Though divorce is undoubtedly difficult for parents to negotiate together, it can be even harder for children, no matter their ages. Rather than going through the process of litigation, which can become combative, the process of mediation to put together a parenting plan in the best interest of the child or children can be mutually beneficial for all involved. Massachusetts parents interested in helping children emotionally navigate divorce may benefit from sitting down with a mediator.
Extensive psychological studies have been performed lately with regard to the effects of divorce upon families. In 2015, researchers at the University of Exeter in the United Kingdom found that mediation with respect to cultural norms around the genders of the parents can affect how parenting plans are developed. Mediation of discussions can be improved with statements of facts rather than feelings, inclusion of counseling and hypothetical projection of how plans should play out in the future. Keeping the real interests and needs of the children at the heart of mediation can help develop a solid parenting plan.

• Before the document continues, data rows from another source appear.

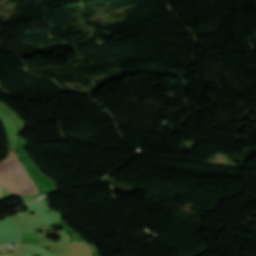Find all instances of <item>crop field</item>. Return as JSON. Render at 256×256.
<instances>
[{
    "label": "crop field",
    "instance_id": "1",
    "mask_svg": "<svg viewBox=\"0 0 256 256\" xmlns=\"http://www.w3.org/2000/svg\"><path fill=\"white\" fill-rule=\"evenodd\" d=\"M0 182L13 194L26 195L39 193L31 178L20 164L15 151L0 162Z\"/></svg>",
    "mask_w": 256,
    "mask_h": 256
},
{
    "label": "crop field",
    "instance_id": "2",
    "mask_svg": "<svg viewBox=\"0 0 256 256\" xmlns=\"http://www.w3.org/2000/svg\"><path fill=\"white\" fill-rule=\"evenodd\" d=\"M31 243H37L36 233L21 234L19 244H31Z\"/></svg>",
    "mask_w": 256,
    "mask_h": 256
},
{
    "label": "crop field",
    "instance_id": "3",
    "mask_svg": "<svg viewBox=\"0 0 256 256\" xmlns=\"http://www.w3.org/2000/svg\"><path fill=\"white\" fill-rule=\"evenodd\" d=\"M1 193H2V185L0 184V196H1Z\"/></svg>",
    "mask_w": 256,
    "mask_h": 256
}]
</instances>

Mediation including parents and children together can even help after the divorce. A scientific study published in the March 2017 issue of the Journal of Youth and Adolescence found that even in a controlled trial with randomized subjects, parent-child mediation can assist in minimizing the effects of family conflict. Children who are old enough to understand what divorce means to the family but still too young to handle the emotions surrounding may act out in ways involving delinquency, rebelliousness and refusal to engage academically. Mediation can help children express feelings in a neutral environment and come closer to parents in a positive way.